- As coronavirus disease COVID-19 continues to spread, MSF teams will now respond in France.
- MSF teams will support the French health authorities, and will focus on detecting and managing cases of coronavirus disease among vulnerable people.
- People including migrants and the homeless are at particular risk, and our teams will work to ensure people will have access to diagnosis and care.
Paris – Faced with the spread of the COVID-19 pandemic, the French health system is strengthening its capacity to prevent and treat cases. This week, in consultation with France’s health authorities, Médecins Sans Frontières (MSF) is setting up activities to help detect and manage COVID-19 cases among the most vulnerable populations in Paris and the surrounding region.
People in precarious situations, such as migrants, the homeless and unaccompanied minors, are particularly vulnerable to the pandemic. Whether they live in substandard housing or in overcrowded, makeshift encampments, unsanitary environments like these foster the spread of the virus among people often already in poor health brought on by their living conditions, and excluded from healthcare systems.
In the context of the coronavirus pandemic, we are particularly concerned about the fate of people in precarious situations.Pierre Mendiharat, MSF deputy operations director
“In the context of the coronavirus pandemic, we are particularly concerned about the fate of people in precarious situations,” explains Pierre Mendiharat, MSF’s deputy operations director. “If nothing is done to detect and isolate cases, the disease risks spreading among them rather quickly. And even more so, as these people who live on the margins of services available to the general population can be difficult to reach.”

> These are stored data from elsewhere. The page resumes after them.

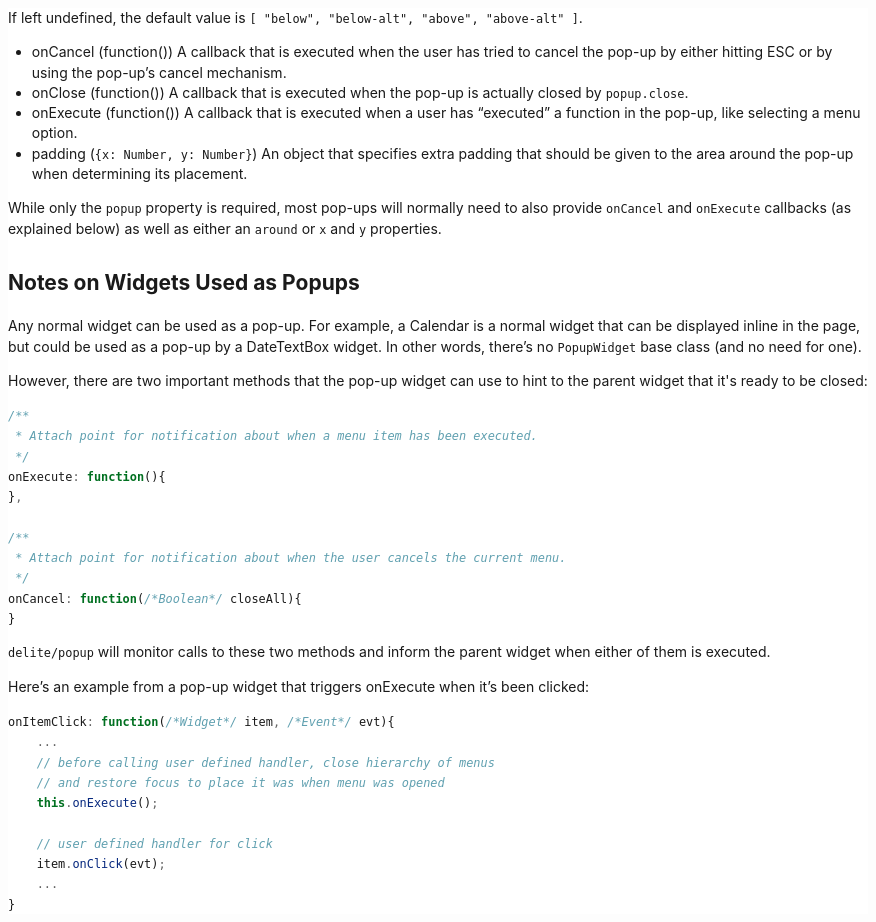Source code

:   If left undefined, the default value is `[ "below", "below-alt", "above", "above-alt" ]`.

* onCancel (function())
  A callback that is executed when the user has tried to cancel the pop-up by either hitting ESC
  or by using the pop-up’s cancel mechanism.
* onClose (function())
  A callback that is executed when the pop-up is actually closed by `popup.close`.
* onExecute (function())
  A callback that is executed when a user has “executed” a function in the pop-up, like selecting a menu option.
* padding (`{x: Number, y: Number}`)
  An object that specifies extra padding that should be given to the area around the pop-up when determining its placement.

While only the `popup` property is required, most pop-ups will normally need to also provide `onCancel` and `onExecute`
callbacks (as explained below) as well as either an `around` or `x` and `y` properties.


## Notes on Widgets Used as Popups

Any normal widget can be used as a pop-up.
For example, a Calendar is a normal widget that can be displayed inline in the page,
but could be used as a pop-up by a DateTextBox widget.
In other words, there’s no `PopupWidget` base class (and no need for one).

However, there are two important methods that the pop-up widget can use to hint
to the parent widget that it's ready to be closed:

```js
/**
 * Attach point for notification about when a menu item has been executed.
 */
onExecute: function(){
},

/**
 * Attach point for notification about when the user cancels the current menu.
 */
onCancel: function(/*Boolean*/ closeAll){
}
```

`delite/popup` will monitor calls to these two methods and inform the parent widget when either of them is executed.

Here’s an example from a pop-up widget that triggers onExecute when it’s been clicked:

```js
onItemClick: function(/*Widget*/ item, /*Event*/ evt){
	...
	// before calling user defined handler, close hierarchy of menus
	// and restore focus to place it was when menu was opened
	this.onExecute();

	// user defined handler for click
	item.onClick(evt);
	...
}
```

MSF teams are currently working out the details of our activities with partner medical-social associations and the Île-de-France Regional Health Agency. They will include mobile consultations and screening to be able to reach the most vulnerable, and support with diagnosis, isolation and case management in both existing and prospective shelters.
“Our contribution in France is part of initiatives MSF has already launched in other countries, in Italy, for example, and those our teams may develop in the weeks to come in countries where we already had projects before COVID-19 broke out,” says Mendiharat.
Our teams are also continuing to deliver medical care around the world, although this assistance is under threat in many places due to travel restrictions and constraints on the movement of people and goods.
MSF provides assistance in 70 countries across the world. In France, MSF organises initiatives to help provide support and shelter to unaccompanied minors in Paris and the surrounding area, Marseille and other regions of France.